> **PROBLEM**: Which of the lines in the records below hold the string "notepad"? Copy every one of them.

> **EXERCISE MATERIALS**:
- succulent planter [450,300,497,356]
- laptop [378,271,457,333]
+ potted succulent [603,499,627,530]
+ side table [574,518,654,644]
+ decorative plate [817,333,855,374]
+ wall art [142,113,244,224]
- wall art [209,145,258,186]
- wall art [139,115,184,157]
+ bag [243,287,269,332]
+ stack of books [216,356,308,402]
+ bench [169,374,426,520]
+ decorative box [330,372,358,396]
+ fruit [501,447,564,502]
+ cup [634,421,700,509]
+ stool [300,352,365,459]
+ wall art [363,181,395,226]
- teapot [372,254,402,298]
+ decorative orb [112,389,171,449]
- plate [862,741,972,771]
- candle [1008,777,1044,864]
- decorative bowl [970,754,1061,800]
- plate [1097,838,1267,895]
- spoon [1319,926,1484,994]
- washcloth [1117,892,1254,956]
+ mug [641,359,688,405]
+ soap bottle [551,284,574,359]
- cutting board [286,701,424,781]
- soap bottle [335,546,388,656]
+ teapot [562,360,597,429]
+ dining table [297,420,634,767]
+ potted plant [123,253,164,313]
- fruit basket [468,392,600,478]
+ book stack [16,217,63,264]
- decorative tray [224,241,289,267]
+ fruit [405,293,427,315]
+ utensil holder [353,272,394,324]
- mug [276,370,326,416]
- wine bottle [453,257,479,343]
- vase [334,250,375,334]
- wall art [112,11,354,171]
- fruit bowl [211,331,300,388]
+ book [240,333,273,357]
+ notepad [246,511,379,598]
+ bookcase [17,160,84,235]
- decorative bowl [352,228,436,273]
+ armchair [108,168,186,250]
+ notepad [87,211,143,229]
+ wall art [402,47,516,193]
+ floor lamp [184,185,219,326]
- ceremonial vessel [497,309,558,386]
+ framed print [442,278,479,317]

> **RESPONSE**:
+ notepad [246,511,379,598]
+ notepad [87,211,143,229]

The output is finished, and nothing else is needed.